§ Work request:
Nothing should be output except the lines from the top of the material below through the line that contains "More images using AI+ similarity search", each exactly as written.

◇ ◇ ◇

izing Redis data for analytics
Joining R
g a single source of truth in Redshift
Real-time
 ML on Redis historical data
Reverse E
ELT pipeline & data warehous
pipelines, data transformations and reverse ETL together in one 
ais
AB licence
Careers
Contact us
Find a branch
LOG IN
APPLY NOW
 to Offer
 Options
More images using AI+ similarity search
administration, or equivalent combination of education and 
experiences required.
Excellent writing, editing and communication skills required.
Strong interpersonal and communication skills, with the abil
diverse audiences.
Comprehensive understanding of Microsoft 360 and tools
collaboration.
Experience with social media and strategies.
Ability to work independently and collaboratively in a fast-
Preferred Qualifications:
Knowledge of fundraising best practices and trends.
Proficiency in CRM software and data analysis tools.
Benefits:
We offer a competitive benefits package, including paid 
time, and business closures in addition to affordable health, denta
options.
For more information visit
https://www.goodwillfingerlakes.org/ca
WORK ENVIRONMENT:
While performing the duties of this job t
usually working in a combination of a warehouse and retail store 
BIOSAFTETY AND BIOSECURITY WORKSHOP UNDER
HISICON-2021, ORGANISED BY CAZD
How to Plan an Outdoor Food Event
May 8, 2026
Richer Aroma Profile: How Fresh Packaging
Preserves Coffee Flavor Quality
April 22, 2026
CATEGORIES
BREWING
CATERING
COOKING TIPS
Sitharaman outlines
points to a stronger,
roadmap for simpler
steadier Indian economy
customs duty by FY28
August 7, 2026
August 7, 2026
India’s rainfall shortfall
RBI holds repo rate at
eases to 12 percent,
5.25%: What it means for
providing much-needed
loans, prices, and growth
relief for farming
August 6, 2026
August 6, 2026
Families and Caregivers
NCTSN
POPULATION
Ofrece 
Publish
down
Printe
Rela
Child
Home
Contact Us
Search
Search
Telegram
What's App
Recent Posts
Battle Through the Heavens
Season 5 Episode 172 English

◇ ◇ ◇

§ Written reply:
izing Redis data for analytics
Joining R
g a single source of truth in Redshift
Real-time
 ML on Redis historical data
Reverse E
ELT pipeline & data warehous
pipelines, data transformations and reverse ETL together in one 
ais
AB licence
Careers
Contact us
Find a branch
LOG IN
APPLY NOW
 to Offer
 Options
More images using AI+ similarity search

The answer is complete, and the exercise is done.